Flapmeat cuts beef costs

Most people have never heard of flapmeat. That’s likely to change because it’s the latest steak on restaurant menus.

The cut is unusual: it’s a nugget of meat, highly marbled and has a triangular shape. It’s popular in Japanese and Korean cuisine.

And it’s come here, for a very good reason. It’s an alternative to the soaring price of meat.

 “The price of meats and therefore steak has never been more expensive than what is has been in the past 12 months,” the chief executive officer of Vic’s Meat Anthony Puharich told the Herald Sun.

“Everybody has had to readjust because we have been so spoiled in terms on an abundance of incredible quality meat in this country and the price we have been paying for it. And now it’s a bit of a shock to the system for what we have been paying for a good bit of steak.”

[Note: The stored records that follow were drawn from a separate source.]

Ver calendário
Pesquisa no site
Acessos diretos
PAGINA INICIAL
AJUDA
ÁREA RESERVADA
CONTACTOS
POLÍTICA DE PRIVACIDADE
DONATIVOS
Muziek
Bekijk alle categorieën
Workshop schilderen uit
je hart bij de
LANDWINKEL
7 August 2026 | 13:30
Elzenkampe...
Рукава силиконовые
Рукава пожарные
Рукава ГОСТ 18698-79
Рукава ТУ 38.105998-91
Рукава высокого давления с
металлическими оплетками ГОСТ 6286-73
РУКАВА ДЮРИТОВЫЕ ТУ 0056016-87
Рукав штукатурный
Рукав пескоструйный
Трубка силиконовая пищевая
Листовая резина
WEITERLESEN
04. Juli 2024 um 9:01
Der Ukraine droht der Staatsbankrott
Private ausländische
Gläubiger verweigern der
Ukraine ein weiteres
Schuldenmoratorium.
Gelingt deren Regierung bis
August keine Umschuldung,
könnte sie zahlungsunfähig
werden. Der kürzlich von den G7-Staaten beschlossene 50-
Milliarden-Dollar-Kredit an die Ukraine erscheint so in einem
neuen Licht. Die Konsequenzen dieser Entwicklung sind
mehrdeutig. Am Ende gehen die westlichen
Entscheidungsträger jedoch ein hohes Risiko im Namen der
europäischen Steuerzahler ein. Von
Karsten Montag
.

“Butchers, us included, have had to be a lot more innovative in terms of what alternatives of what those big four steaks are. There has been a massive revolt, most restaurants are moving away from those three or four cuts because they have become more expensive.

Flapmeat comes from the rear of the animal, near the flank between the leg and belly.

Karl Firla at Oscillate Wildly in Newtown cooks it and has an exclusive deal with David Blackmore’s wagyu operation. He prepares it rare to medium-rare over charcoal, with fresh currants, black vinegar. The dish is served with charred Treviso radicchio, as part of $120 eight-course degustation menu.

“From a price point yes it is cheaper than the other types of cuts but it has a (good) yield and it has such an mazing flavour and texture,” M Firla told the Herald Sun. “It’s by far the best flavour for the money than any other cut on the animal.”